━━ Supplied material ━━

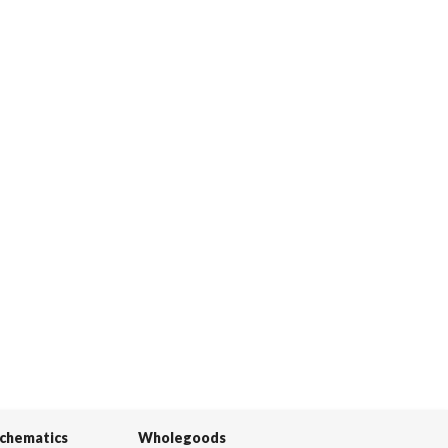
Schematics
Wholegoods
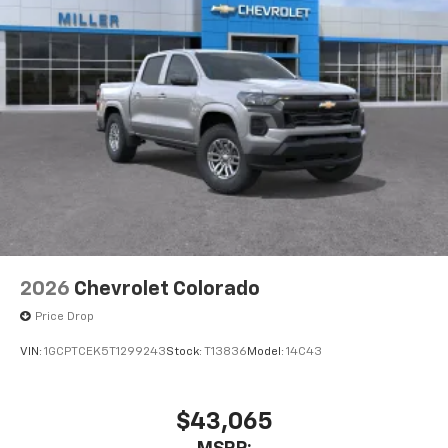
2026
Chevrolet Colorado
Price Drop
VIN:
1GCPTCEK5T1299243
Stock:
T13836
Model:
14C43
$43,065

━━━

**Task requirements**
Output the records verbatim without pictures.

**Answer section**
Schematics
Wholegoods
2026
Chevrolet Colorado
Price Drop
VIN:
1GCPTCEK5T1299243
Stock:
T13836
Model:
14C43
$43,065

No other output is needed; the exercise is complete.